Saved entries ▸

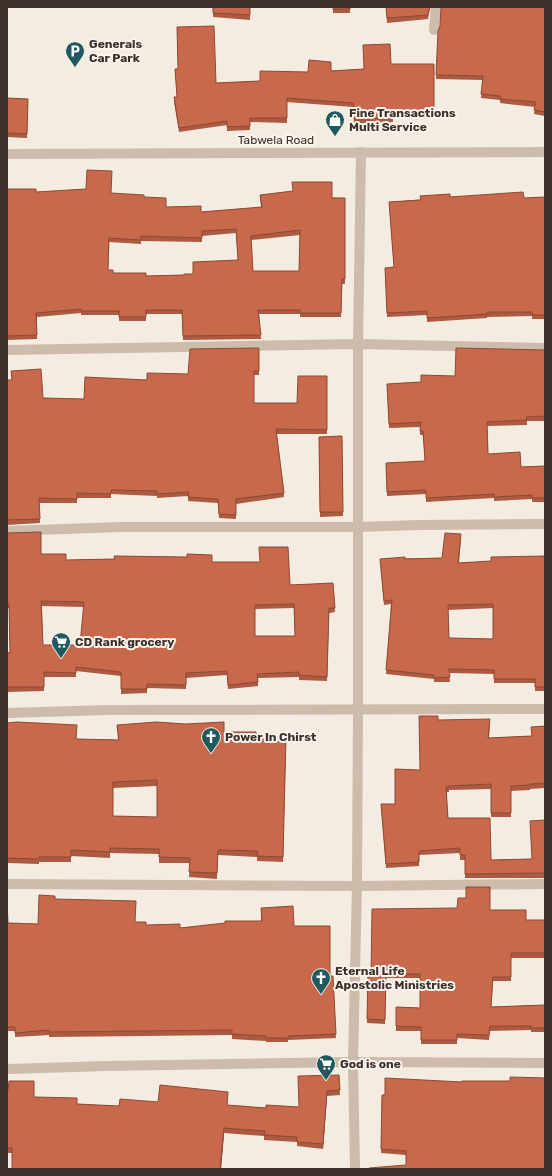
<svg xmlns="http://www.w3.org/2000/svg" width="552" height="1176" viewBox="0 0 552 1176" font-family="Rubik,sans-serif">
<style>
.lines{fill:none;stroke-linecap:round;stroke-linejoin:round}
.street{stroke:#cdbbac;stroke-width:10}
.wall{fill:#ac5a40;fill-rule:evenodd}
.shaded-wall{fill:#8c4a34}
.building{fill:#c8694b;stroke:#8c4a34;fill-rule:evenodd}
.labels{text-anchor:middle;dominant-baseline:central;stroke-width:4;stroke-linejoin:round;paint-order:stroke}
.poi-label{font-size:12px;font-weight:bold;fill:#3b302b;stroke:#fbf5ee;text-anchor:start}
.street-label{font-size:12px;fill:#3b302b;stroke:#fbf5ee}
</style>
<rect width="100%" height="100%" fill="#f4ebe1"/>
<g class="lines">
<!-- street -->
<g class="street">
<polyline points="434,30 436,7"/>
<polyline points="7,154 545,152"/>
<polyline points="7,350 358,344 545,348"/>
<polyline points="7,531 121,527 358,527 419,525 545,524"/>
<polyline points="7,713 108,710 545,709"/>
<polyline points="7,884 357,886 545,884"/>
<polyline points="7,1069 108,1066 353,1062 545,1063"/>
<polyline points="355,1169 353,1062 357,886 358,709 358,344 361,152"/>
</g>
</g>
<!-- wall -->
<g class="wall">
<polygon points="213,7 250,7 250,20 213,17"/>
<rect x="333" y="7" width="17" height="6"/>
<polygon points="386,7 430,7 428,19 387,23"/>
<polygon points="545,7 545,116 534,114 535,107 500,103 500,100 481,98 483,80 436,79 438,31 440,26"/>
<polygon points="391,64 434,64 434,115 393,116 393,122 354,124 353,107 287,102 287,123 250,122 250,130 227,131 227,125 179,132 174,102 174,97 177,97 175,69 216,83 260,81 308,72 364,69"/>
<polygon points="7,98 28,99 27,138 7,137"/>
<path d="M7 189 36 192 111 193 144 197 166 207 201 212 261 207 260 195 345 198V284H342L341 317H300V314H259L261 339 183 340 182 314H146V321H119V315H81V313L37 317V339L7 340ZM236 233 238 260 193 274 184 275 146 276 113 273 108 270 109 242 141 244V241L202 242V236ZM300 235 299 271H253L251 240Z"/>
<polygon points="450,197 524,198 545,197 545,319 532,319 532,316 487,317 487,318 427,322 427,315 387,317 385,268 394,267 389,202"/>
<polygon points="259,348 259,375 254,375 254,403 297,403 327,376 327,434 276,434 284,493 284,497 236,504 236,519 219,518 218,503 188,501 188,496 157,498 157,496 111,494 111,498 77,498 77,503 39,503 40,523 7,525 7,380 43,398 84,399 147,380 188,374"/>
<polygon points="529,350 545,350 545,421 527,421 527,425 487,426 488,454 521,467 545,466 545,502 532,502 532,499 494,501 494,498 426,502 426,494 387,496 386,463 425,461 423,435 420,435 420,427 389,428 387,384 421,382 455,376"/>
<polygon points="342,436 343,516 320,517 319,437"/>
<path d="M7 538 41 554 66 560 114 559V556L212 562 290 585 333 583 335 612 329 613 327 681 299 680V677L258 678V686L228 689 227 675 186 678V689L147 688V693L121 694V676L76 671V677H44V691L7 692V652L10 653 9 608H7ZM42 606 84 607 80 645H43ZM294 608 295 636H255V609Z"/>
<path d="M461 539 459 563 491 561 545 556V691H535V683H494V674L449 673 450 682H434V679L386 674 391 604 384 605 380 559 442 558ZM493 608V639L449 638 448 610Z"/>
<polygon points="438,720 490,724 489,738 531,736 545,726 545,788 530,789 530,790 511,791 511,817 491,817 491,789 449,790 449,792 446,792 448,818 491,860 532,859 545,820 545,878 465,878 465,860 460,860 460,853 419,855 419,866 386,868 381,804 395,804 420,770"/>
<path d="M7 723 76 739 118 740 117 725 224 732 256 737H286L283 862 257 861V857L218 855 217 879 189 877 190 863H159V854L110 853V858L71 856V862H39V864L7 863ZM157 786V817L113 816V788Z"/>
<polygon points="55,899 146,925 180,928 261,921 261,908 294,926 330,976 336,1038 288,1040 288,1042 266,1042 266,1041 232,1039 232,1035 49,1037 49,1035 15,1037 15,1031 7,1031 7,902 8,923 38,924"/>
<polygon points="457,908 490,910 526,920 545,920 545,958 511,958 511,981 493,981 491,1007 545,1005 545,1032 531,1032 531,1030 490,1031 489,1040 457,1038 457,1044 421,1044 421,1031 396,1031 396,1007 420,1008 420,978 386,978 385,1024 367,1023 368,975 371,976"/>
<polygon points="339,1075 340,1095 327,1096 323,1149 297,1146 297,1142 264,1140 264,1136 224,1133 221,1169 12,1169 12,1153 7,1153 7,1090 34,1097 77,1104 119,1106 228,1097 227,1105 266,1108 299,1107"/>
<polygon points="510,1081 406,1165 406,1155 381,1153 382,1095 462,1082"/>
</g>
<!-- shaded-wall -->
<g class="shaded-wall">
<polygon points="327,1091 327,1096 323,1149 323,1144"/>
<polygon points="224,1128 224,1133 221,1169 220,1169"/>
</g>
<!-- building -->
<g class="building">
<polygon points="213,7 250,7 250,15 213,13"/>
<rect x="333" y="7" width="17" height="2"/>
<polygon points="386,7 430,7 428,15 387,18"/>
<polygon points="441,7 545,7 545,112 534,110 536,102 500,99 500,96 481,94 483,76 436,75 438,31 440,26"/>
<polygon points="214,26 216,83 260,81 260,71 308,72 309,60 331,62 331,71 364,69 363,45 390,44 391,64 434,64 434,111 393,111 393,118 354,119 353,103 287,98 287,118 250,118 250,126 227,127 227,121 179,128 174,97 177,97 175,69 178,69 177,27"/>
<polygon points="7,98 28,99 27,134 7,133"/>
<path d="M87 170 112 171 111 193 144 195V197L166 198V207L201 206V212L262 207 260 195 293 191 292 182H332V198H345V279H342L341 313H300V310H258L261 335 183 336 182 310H146V317H119V311H81V309L36 313 37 335 7 336V189H36V192L86 189ZM236 229 238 260 193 262V274H184V275L146 276V273H113V270H108L109 238 141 240V236L202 238V231ZM300 230 299 271H253L251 236Z"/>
<polygon points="523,192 524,198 545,197 545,315 532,315 532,312 487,312 487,314 427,318 427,311 387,313 385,268 394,267 389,202 421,200 420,196 450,194 450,197"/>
<polygon points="259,348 259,371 254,371 254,403 297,403 298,376 327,376 327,430 276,429 284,493 236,499 236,515 219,514 218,499 188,497 189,492 157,494 157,491 111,490 111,494 77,493 77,499 39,498 40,519 7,520 7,380 12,380 11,371 41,369 43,398 84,399 85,377 147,380 147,373 188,374 190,349"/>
<polygon points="456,348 545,350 545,416 526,417 527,420 487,422 488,454 520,452 521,467 545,466 545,498 532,498 532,495 494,497 494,494 426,498 426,490 387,492 386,463 425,461 423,431 420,431 421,422 389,424 387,384 421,382 421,375 455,376"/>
<polygon points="342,436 343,512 320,512 319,437"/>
<path d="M41 532V554H66V560L115 559 114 556 187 557V554L212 555V562H260L259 547H288L290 585 333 583 335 608H329L327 677 299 675V672L257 674 258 682 228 685 227 671 186 673V685L147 684V689H121V672L76 667V673L44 672V687H7V652L10 653 9 604H7V533ZM41 601 84 602 80 645H43ZM294 604 295 636H255V605Z"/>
<path d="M445 533 461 534 458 563 491 561V557L545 556V687H535V679H494V670L449 669 450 677 434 678V675L386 670 392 600 384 601 380 559 405 557V559L442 558ZM493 604V639L449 638 448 605Z"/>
<polygon points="419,716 438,716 438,720 490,719 488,738 532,736 531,727 545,726 545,783 530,784 530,785 511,786 511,813 491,813 491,784 449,786 449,787 446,787 448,818 490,818 491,860 532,859 530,821 545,820 545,873 465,874 465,855 460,855 460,848 419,851 419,862 386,864 381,804 395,804 395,769 420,770"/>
<path d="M17 722 77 725 76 739 119 740 117 725 156 722 186 724 224 722V732H256V737H286L283 857 257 856 258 851 218 850 217 873 189 872 190 858 159 857V849L110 848V852L71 850V857H39V859L7 858V723ZM157 780V817L113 816V782Z"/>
<polygon points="466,887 490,887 490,910 526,910 526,920 545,920 545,953 511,953 511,977 493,977 491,1007 545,1005 545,1028 531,1028 531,1026 490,1026 489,1035 457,1034 457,1040 421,1040 421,1027 396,1026 396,1007 420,1008 420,974 386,974 385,1020 367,1019 368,975 371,976 372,909 457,908 458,898 466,898"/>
<polygon points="39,895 55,896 55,899 136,901 135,922 146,922 146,925 180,924 180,928 225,923 225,921 262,921 261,908 293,906 294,926 330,926 330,976 333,976 336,1034 288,1036 288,1038 266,1038 266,1036 232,1034 232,1030 49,1032 49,1030 15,1033 15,1027 7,1027 7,902 8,923 38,924"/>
<polygon points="339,1075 340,1090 327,1091 323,1144 297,1142 297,1137 264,1135 265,1131 224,1128 220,1169 12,1169 12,1148 7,1148 7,1090 8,1090 9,1081 34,1081 34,1097 77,1098 77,1104 119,1106 120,1099 158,1102 160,1085 228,1092 227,1105 266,1108 266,1105 299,1107 298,1076"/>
<polygon points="510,1077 545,1078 545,1169 369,1169 369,1168 406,1165 406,1151 381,1149 382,1095 385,1095 385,1078 462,1082 462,1081 510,1081"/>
</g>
<!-- icons -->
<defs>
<symbol id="parking-pin" viewBox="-11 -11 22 30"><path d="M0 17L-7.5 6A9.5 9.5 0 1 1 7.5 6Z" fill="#1f5a5e" stroke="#fbf5ee"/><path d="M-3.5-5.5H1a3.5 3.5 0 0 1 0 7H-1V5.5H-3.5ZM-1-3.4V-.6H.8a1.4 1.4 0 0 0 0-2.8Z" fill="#fff"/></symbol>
<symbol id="shop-pin" viewBox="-11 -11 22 30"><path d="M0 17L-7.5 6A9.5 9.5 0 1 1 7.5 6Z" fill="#1f5a5e" stroke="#fbf5ee"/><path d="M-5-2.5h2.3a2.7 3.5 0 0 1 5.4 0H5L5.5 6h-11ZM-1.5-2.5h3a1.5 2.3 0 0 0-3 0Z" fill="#fff"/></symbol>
<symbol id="supermarket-pin" viewBox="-11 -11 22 30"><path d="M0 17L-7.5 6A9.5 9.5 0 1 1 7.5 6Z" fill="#1f5a5e" stroke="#fbf5ee"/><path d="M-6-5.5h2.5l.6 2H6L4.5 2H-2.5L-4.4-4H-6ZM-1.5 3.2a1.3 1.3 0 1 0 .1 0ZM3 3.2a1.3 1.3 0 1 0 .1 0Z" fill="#fff"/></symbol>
<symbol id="church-pin" viewBox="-11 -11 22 30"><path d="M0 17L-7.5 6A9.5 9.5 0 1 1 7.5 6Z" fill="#1f5a5e" stroke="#fbf5ee"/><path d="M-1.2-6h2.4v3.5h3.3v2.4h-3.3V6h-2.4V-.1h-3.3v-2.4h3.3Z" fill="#fff"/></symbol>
</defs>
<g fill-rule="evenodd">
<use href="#parking-pin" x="64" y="40" width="22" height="30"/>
<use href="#shop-pin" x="324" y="109" width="22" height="30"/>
<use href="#supermarket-pin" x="50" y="631" width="22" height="30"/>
<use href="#church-pin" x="200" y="726" width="22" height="30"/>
<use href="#church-pin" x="310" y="967" width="22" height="30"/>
<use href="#supermarket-pin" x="315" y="1053" width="22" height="30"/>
</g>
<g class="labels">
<!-- poi labels -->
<g class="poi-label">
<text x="89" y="44">Generals<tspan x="89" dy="14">Car Park</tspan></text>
<text x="349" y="113">Fine Transactions<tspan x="349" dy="14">Multi Service</tspan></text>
<text x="75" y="642">CD Rank grocery</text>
<text x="225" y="737">Power In Chirst</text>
<text x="335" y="971">Eternal Life<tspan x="335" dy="14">Apostolic Ministries</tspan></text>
<text x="340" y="1064">God is one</text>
</g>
<!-- street labels -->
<g class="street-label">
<text x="276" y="140">Tabwela Road</text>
</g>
</g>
<!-- border -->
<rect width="552" height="1176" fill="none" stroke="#3b302b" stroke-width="16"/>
</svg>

Instructions for the task ▸
Look through the entries above, and wherever a line holds the word "lines", copy it.

Answer section ▸
.lines{fill:none;stroke-linecap:round;stroke-linejoin:round}
<g class="lines">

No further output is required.